In the experiments described the concentrations of the contrast agents are in a typical range for biological and medical MR imaging and therefore reflect reality of today’s contrast agent applications. The improved discrimination between tissue with and without contrast agent observed in the localization measurement gives rise to the expectation that dreMR imaging can lower the detection level of contrast agents. For imaging of animal and human tissue, the influence of paramagnetic ions has to be investigated. These ions occur in some organs like e.g. the liver and can cause a relaxation dispersion in tissue leading to a background signal [8].

Many applications can benefit from dreMR measurements to a high degree. Especially molecular and cellular imaging usually use contrast agents for detection, but often require long times for contrast agent accumulation or intend to observe the temporal development of a process. dreMR measurements promise to overcome many temporal problems arising from the long time scales and to allow for measurements with lower concentrations.
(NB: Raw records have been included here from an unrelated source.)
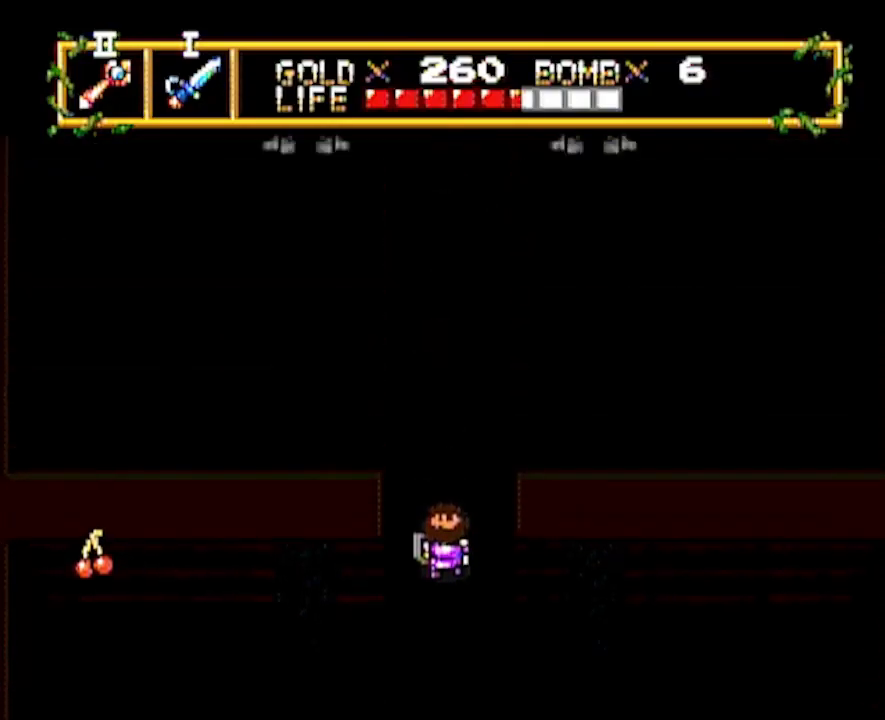
{"buttons": [], "events": []}
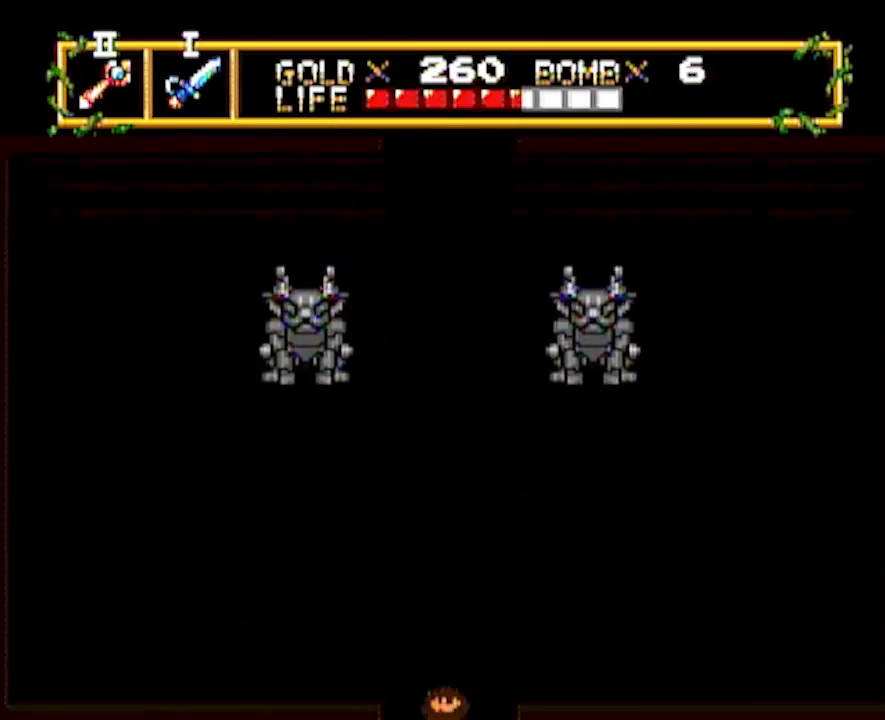
{"buttons": [], "events": []}
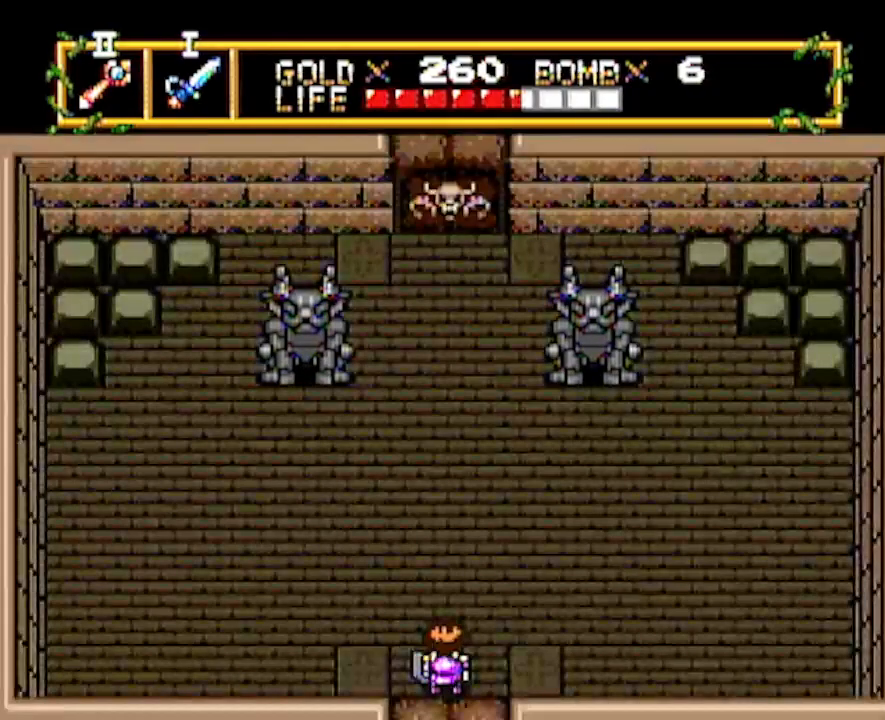
{"buttons": [], "events": []}
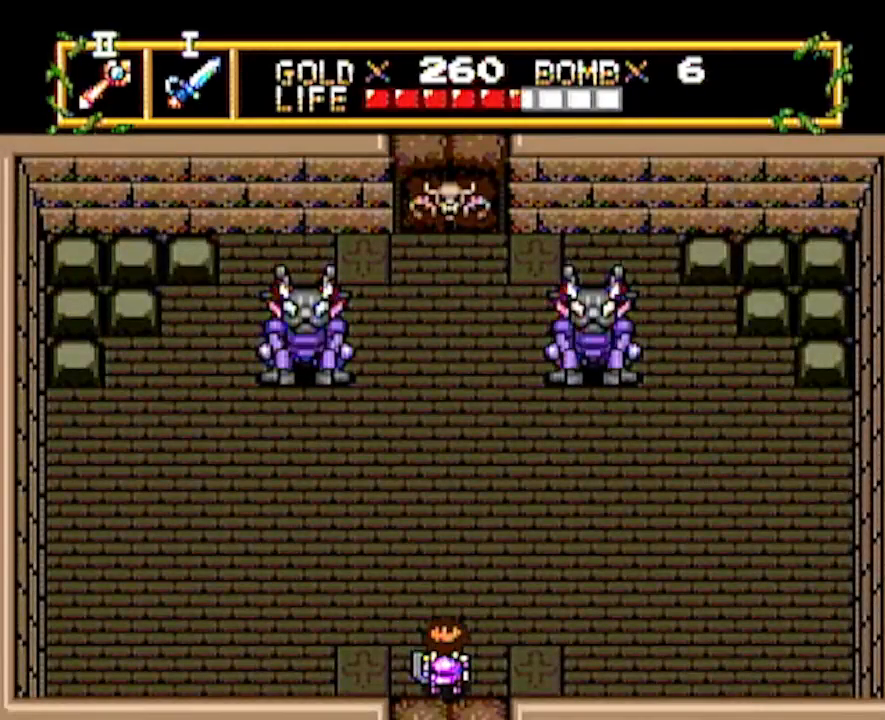
{"buttons": [], "events": []}
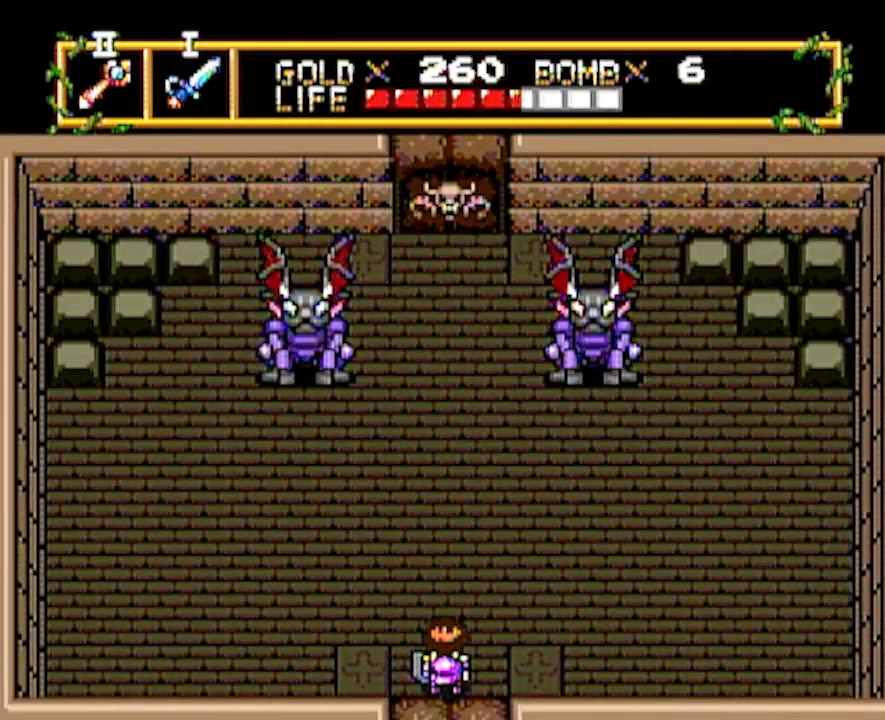
{"buttons": [], "events": []}
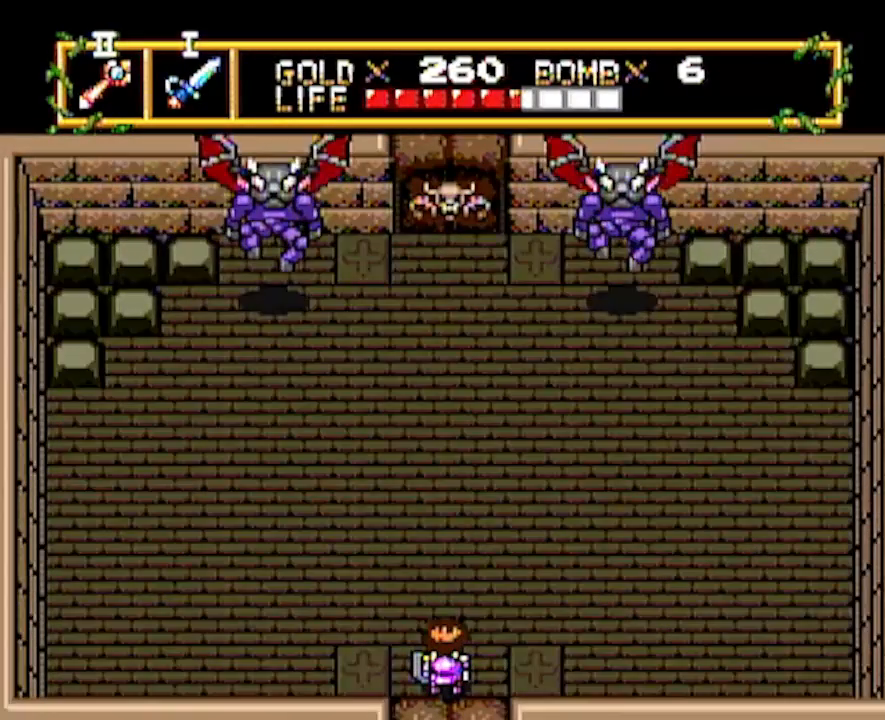
{"buttons": [], "events": [[117, "START", "down"], [267, "START", "up"]]}
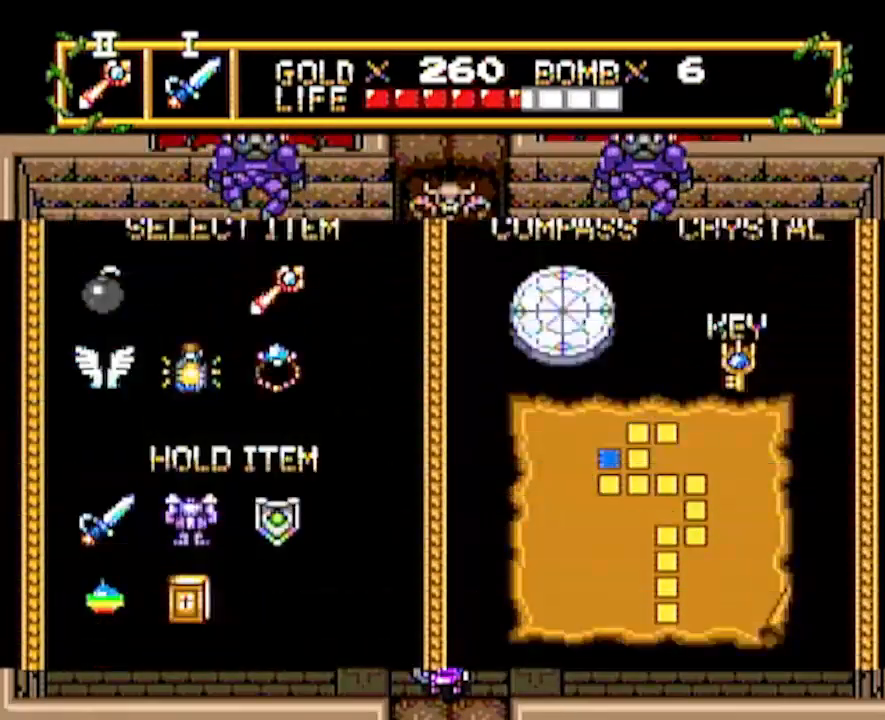
{"buttons": ["DPAD_LEFT"], "events": [[300, "DPAD_LEFT", "down"], [400, "DPAD_LEFT", "up"], [483, "DPAD_LEFT", "down"]]}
In future experiments we will improve the hardware and apply this technique to small animal imaging. We expect this method to expand application fields for contrast agents.

Conclusion

In this work, we have expanded the dreMR theory to quantitative concentration measurements and proposed a correction to the theory to include effects of finite ramp times during the field-cycling. We demonstrated profound quantification and localization with dreMR imaging at 1.5 T in a clinical scanner. This mechanism exclusively provides signal at locations with contrast agent and suppresses pure tissue. Its data can be used for exact quantification of concentrations. The dreMR image allows clear differentiation between tissue with and without contrast agent whereas a conventional image suffers from a heterogeneous background masking the contrast agent signal.